**TASK DIRECTIONS:**
Copy all the records exactly; the complete set is the expected result.

**RECORD EXTRACTS:**

....

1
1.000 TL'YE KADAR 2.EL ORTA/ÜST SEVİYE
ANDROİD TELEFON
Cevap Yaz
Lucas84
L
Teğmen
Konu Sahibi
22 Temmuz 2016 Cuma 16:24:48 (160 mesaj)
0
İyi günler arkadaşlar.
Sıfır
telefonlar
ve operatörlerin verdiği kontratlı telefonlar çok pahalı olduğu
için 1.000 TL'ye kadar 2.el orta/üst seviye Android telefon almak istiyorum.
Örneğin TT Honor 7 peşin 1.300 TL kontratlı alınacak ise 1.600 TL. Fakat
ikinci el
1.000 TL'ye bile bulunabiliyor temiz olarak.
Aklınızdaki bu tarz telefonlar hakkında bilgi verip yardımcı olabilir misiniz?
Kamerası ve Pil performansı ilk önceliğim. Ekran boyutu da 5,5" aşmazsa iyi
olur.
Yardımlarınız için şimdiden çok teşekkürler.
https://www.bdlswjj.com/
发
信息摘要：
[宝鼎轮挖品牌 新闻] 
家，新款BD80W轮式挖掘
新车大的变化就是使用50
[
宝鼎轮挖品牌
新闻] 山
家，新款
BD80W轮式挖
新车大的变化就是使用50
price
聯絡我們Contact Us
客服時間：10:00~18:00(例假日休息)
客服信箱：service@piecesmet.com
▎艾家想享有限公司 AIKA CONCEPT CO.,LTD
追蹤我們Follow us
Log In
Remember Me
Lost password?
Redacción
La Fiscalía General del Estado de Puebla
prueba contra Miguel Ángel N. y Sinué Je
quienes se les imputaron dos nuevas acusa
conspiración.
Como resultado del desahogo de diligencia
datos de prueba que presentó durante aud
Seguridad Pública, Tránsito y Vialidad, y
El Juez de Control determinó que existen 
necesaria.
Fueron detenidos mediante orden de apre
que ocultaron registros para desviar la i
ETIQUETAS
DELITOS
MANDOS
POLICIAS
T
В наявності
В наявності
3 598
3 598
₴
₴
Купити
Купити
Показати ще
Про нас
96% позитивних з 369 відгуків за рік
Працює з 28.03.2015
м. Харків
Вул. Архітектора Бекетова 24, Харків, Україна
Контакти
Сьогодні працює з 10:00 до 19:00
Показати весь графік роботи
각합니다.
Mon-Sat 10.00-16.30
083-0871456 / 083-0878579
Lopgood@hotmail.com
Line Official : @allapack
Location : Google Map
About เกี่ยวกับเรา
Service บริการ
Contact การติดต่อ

....

**SOLUTION:**
1
1.000 TL'YE KADAR 2.EL ORTA/ÜST SEVİYE
ANDROİD TELEFON
Cevap Yaz
Lucas84
L
Teğmen
Konu Sahibi
22 Temmuz 2016 Cuma 16:24:48 (160 mesaj)
0
İyi günler arkadaşlar.
Sıfır
telefonlar
ve operatörlerin verdiği kontratlı telefonlar çok pahalı olduğu
için 1.000 TL'ye kadar 2.el orta/üst seviye Android telefon almak istiyorum.
Örneğin TT Honor 7 peşin 1.300 TL kontratlı alınacak ise 1.600 TL. Fakat
ikinci el
1.000 TL'ye bile bulunabiliyor temiz olarak.
Aklınızdaki bu tarz telefonlar hakkında bilgi verip yardımcı olabilir misiniz?
Kamerası ve Pil performansı ilk önceliğim. Ekran boyutu da 5,5" aşmazsa iyi
olur.
Yardımlarınız için şimdiden çok teşekkürler.
https://www.bdlswjj.com/
发
信息摘要：
[宝鼎轮挖品牌 新闻] 
家，新款BD80W轮式挖掘
新车大的变化就是使用50
[
宝鼎轮挖品牌
新闻] 山
家，新款
BD80W轮式挖
新车大的变化就是使用50
price
聯絡我們Contact Us
客服時間：10:00~18:00(例假日休息)
客服信箱：service@piecesmet.com
▎艾家想享有限公司 AIKA CONCEPT CO.,LTD
追蹤我們Follow us
Log In
Remember Me
Lost password?
Redacción
La Fiscalía General del Estado de Puebla
prueba contra Miguel Ángel N. y Sinué Je
quienes se les imputaron dos nuevas acusa
conspiración.
Como resultado del desahogo de diligencia
datos de prueba que presentó durante aud
Seguridad Pública, Tránsito y Vialidad, y
El Juez de Control determinó que existen 
necesaria.
Fueron detenidos mediante orden de apre
que ocultaron registros para desviar la i
ETIQUETAS
DELITOS
MANDOS
POLICIAS
T
В наявності
В наявності
3 598
3 598
₴
₴
Купити
Купити
Показати ще
Про нас
96% позитивних з 369 відгуків за рік
Працює з 28.03.2015
м. Харків
Вул. Архітектора Бекетова 24, Харків, Україна
Контакти
Сьогодні працює з 10:00 до 19:00
Показати весь графік роботи
각합니다.
Mon-Sat 10.00-16.30
083-0871456 / 083-0878579
Lopgood@hotmail.com
Line Official : @allapack
Location : Google Map
About เกี่ยวกับเรา
Service บริการ
Contact การติดต่อ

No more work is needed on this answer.